В июне 2006-го года я должен был в третий раз писать тексты для сайта www.film.ru в дни ММКФ, но заболел и отказался от договоренностей с сайтом, успев написать только вступительный текст – портрет китайского режиссера Чэня Кайгэ, приехавшего представлять свой фильм «Клятва». Так как этот текст вышел после монографии о Мельвиле, я не планировал включать его в сборник «ранних кинотекстов», который я хотел ограничить периодом «2000-2005» (мое студенчество), и к тому же не мог найти в своих архивах. Но потом, разбирая материалы для предстоящей книги «300 кинорежиссеров», обнаружил вордовский файл, куда я когда-то сбросил тот свой старый материал с www.film.ru (на самом сайте его больше нет). С радостью заканчиваю сборник этой статьей, правда, не помню, куда пропала шутка про актёра Хироюки Санаду, игравшего в «Клятве» одну из главных ролей («Санада по молодости лет зажигал, но теперь, в основном, гасит»).
Человек, который молчал
Вчера мы называли его Ченом Кейджем, сегодня вручаем приз за вклад в киноискусство, завтра, возможно, вспомним, что Кайгэ – это имя, а не фамилия. Имя ненастоящее: в 13 лет Чэнь Айгэ, по его собственному признанию, перестал отождествлять себя с «белоснежным голубем», которым нарекли его родители, и, не спросив у них разрешения, назвался «триумфальной песней». Один из ведущих представителей Пятого поколения китайских режиссёров, Чэнь, два последних фильма которого не сделали бы чести и Шестому, приезжает в Москву в качестве постановщика самого дорогостоящего блокбастера в истории своей страны – картины, освистанной даже ленивым и если напоминающей какую-то песню, то, скорее, лебединую.

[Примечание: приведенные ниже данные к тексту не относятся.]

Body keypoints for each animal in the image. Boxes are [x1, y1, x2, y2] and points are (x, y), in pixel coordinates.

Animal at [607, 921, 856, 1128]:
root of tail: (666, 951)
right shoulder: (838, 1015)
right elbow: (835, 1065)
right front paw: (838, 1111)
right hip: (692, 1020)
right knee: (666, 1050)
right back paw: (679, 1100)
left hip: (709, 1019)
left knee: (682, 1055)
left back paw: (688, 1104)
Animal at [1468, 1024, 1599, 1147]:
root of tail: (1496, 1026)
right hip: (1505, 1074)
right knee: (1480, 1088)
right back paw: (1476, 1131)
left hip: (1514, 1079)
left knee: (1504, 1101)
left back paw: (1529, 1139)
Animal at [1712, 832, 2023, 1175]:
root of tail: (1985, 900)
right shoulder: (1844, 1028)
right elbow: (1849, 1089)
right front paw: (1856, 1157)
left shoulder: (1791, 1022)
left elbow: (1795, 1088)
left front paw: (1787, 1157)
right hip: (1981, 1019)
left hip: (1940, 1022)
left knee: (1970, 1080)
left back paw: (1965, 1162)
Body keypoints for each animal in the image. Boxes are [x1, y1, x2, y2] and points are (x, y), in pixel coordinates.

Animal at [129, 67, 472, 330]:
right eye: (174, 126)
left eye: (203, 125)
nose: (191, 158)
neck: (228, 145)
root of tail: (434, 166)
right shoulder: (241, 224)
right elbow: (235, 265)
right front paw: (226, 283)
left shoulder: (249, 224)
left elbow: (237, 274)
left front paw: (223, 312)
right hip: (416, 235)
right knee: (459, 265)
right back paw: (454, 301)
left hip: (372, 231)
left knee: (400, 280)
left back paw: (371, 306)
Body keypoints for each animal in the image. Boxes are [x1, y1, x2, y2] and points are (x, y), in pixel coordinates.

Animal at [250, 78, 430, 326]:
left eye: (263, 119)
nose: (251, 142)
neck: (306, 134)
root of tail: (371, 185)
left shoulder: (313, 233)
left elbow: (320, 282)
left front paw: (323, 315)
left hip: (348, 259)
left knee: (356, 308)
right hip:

Музыкальные аллюзии неслучайны: Чэнь известен как увлеченный меломан, в юности открывший для себя классических западных композиторов; многие из его персонажей в буквальном смысле принадлежат к этому виду искусства, находятся в драматической зависимости от своего инструмента – будь то слепой старик, который должен обрести зрение, когда порвется тысячная струна, или подросток-виртуоз, поставленный перед выбором между скрипкой и собственным отцом. Внутренняя музыкальность, характерная для образного языка режиссёра, нередко помогает Чэню при встрече с сопротивлением материала, преодолевать который ему приходится, может быть, слишком часто: социальный реализм соприкасается с притчевыми мотивами в «Желтой земле» (Huang tu di
, 1984), действие которой сопровождают фольклорные баллады; определенный недостаток психологической глубины в фильме «Прощай, моя наложница» (Ba wang bie ji, 1993), получившем Золотую пальмовую ветвь, – отчасти компенсируется мелодичной интонацией повествования, придающей многоактной эпической структуре осязаемую гармонию; невыносимую сентиментальность финальной сцены «Вместе с тобой» (He ni zai yi qi, 2002) в некоторой степени скрашивает бравурный монтаж времен и пространств под струнный концерт Чайковского – отчаянный прыжок на месте, который мог бы стать полетом в другом, лучшем фильме.